Setting parameters from the URL

You can set parameter values directly in a map's URL using a query string, in the form ?name=value. This works for shared maps as well, which makes it easy to link someone to a map showing exactly the data you want them to see.

https://app.honeycombmaps.com/your-map?city=Portland

When the map loads, each URL value sets the current value of the matching parameter before the initial data is fetched, so the map opens already showing the requested data. A few details to keep in mind:

  • Only parameters that are already defined for the map are applied. URL values whose names don't match a defined parameter are ignored.
  • Date & time parameters expect an ISO 8601 value (for example 2026-05-14T13:45:00), URL-encoded so the colons are safe in a query string — for example ?as_of=2026-05-14T13%3A45%3A00.
  • Combine several parameters by separating them with &, for example ?city=Portland&category=cafe.

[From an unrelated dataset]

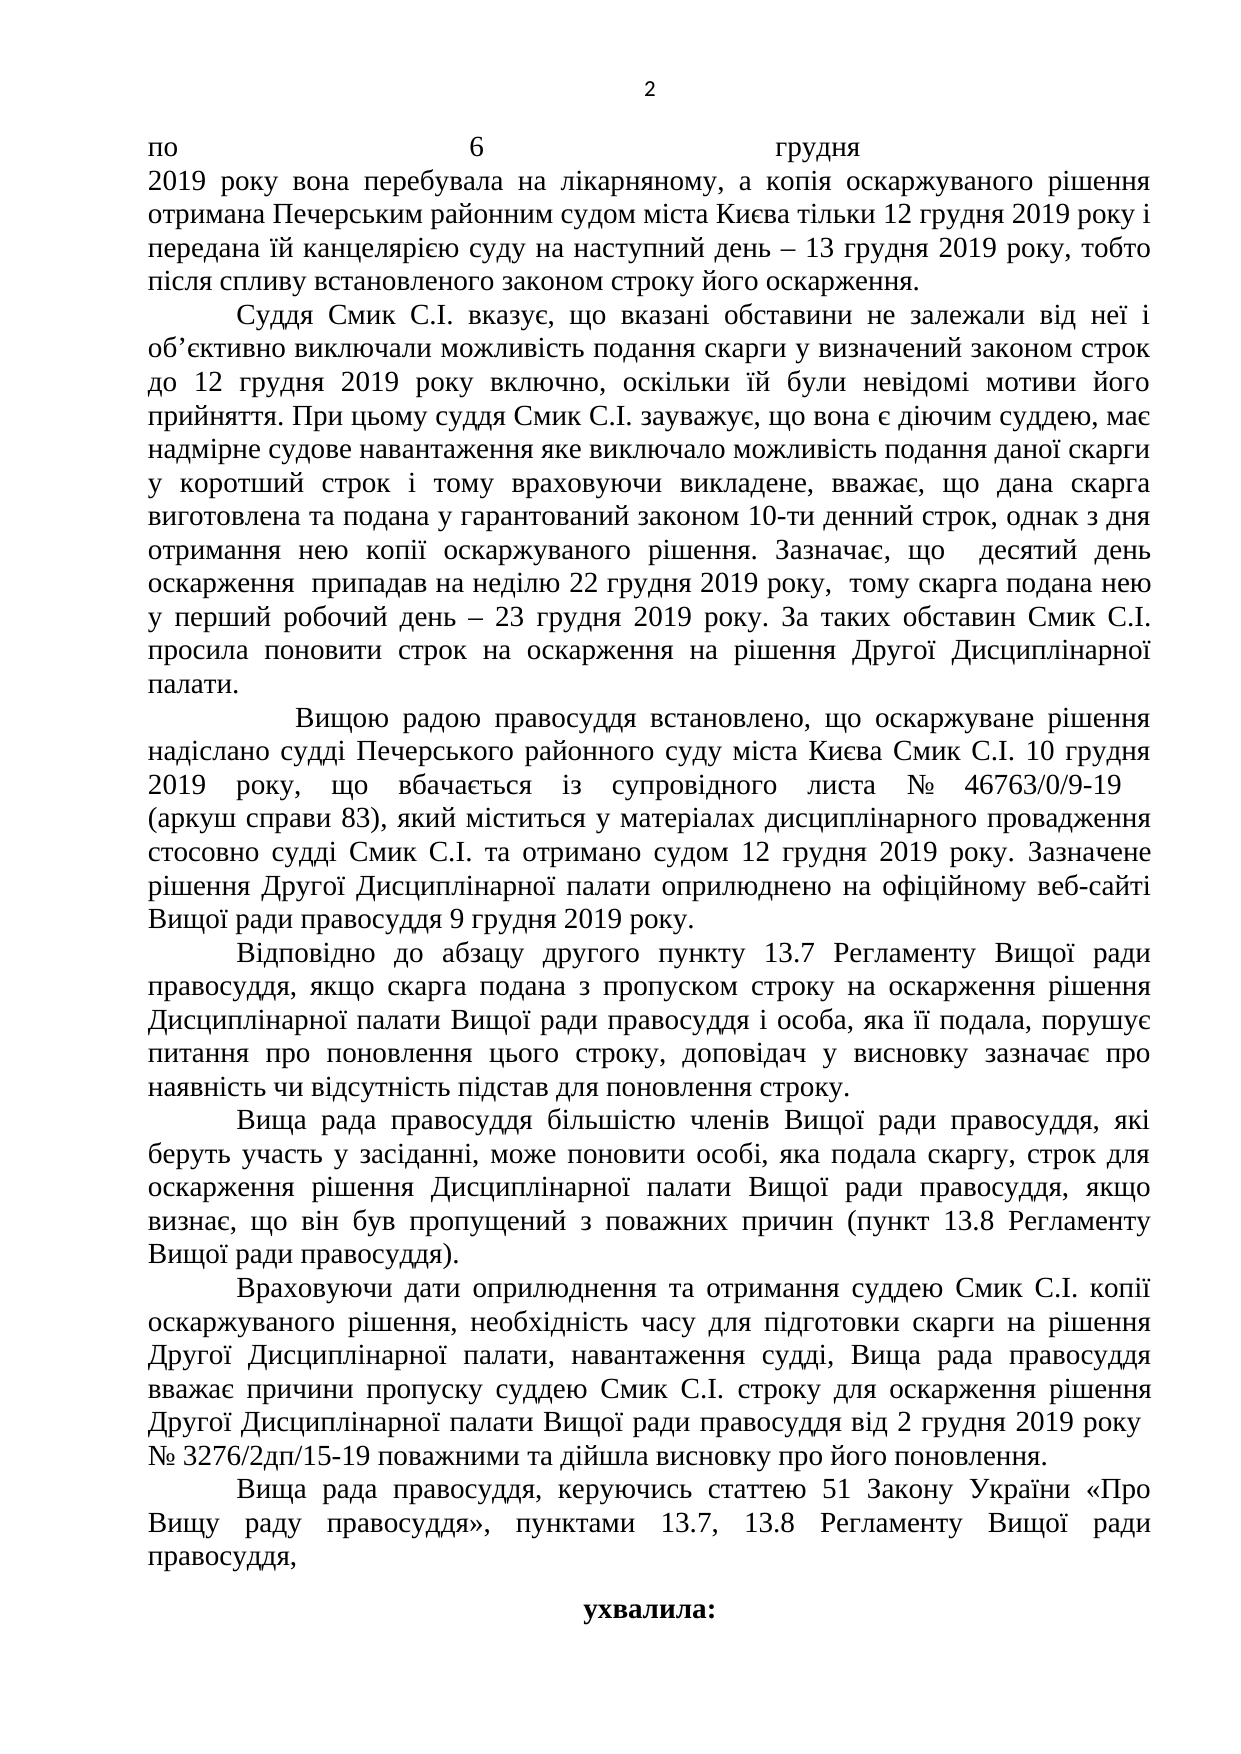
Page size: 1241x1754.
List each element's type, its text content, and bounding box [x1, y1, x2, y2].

Managing parameters in Settings

Every parameter you create is also listed in the SQL Parameters section of the map's Settings menu. This section shows the same Type, Default value, and Current value information as the SQL editor panel (pictured above), giving you one place to review and adjust every parameter on the map without opening each data source's query.

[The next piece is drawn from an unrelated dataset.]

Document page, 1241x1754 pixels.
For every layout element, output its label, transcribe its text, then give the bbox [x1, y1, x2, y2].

Filters vs. SQL parameters

SQL parameters and filters both narrow down the data shown on the map, but they work at different stages and suit different tasks.

  • SQL parameters modify the query that runs against Snowflake. Changing a parameter fetches new data from the database, so updates take longer. Use parameters to control which data is pulled in the first place — for example, a single market or a specific time period — so you never load more than you need.
  • Filters are applied to data after it has loaded into Honeycomb Maps. Because they run on the client, they update instantly. Use filters for interactive analysis, letting viewers slice and explore the data that is already on the map.

A common pattern is to combine the two: use a SQL parameter to pull the relevant slice of a large table, then add filters so viewers can explore that slice without waiting for another query.

Best practices

  • Keep the shape of the data consistent. A parameter should change which rows a query returns, not which columns. Avoid using parameters to add, remove, or rename returned columns, or to otherwise alter the structure of the result. Layers and components expect the same columns each time data reloads, so a changing shape can break the map.
  • Use default values to cap large tables. Setting a sensible default value ensures a query never fetches an entire very large table — even before a viewer chooses a value, and after they click Reset, the default keeps the result set to a manageable size.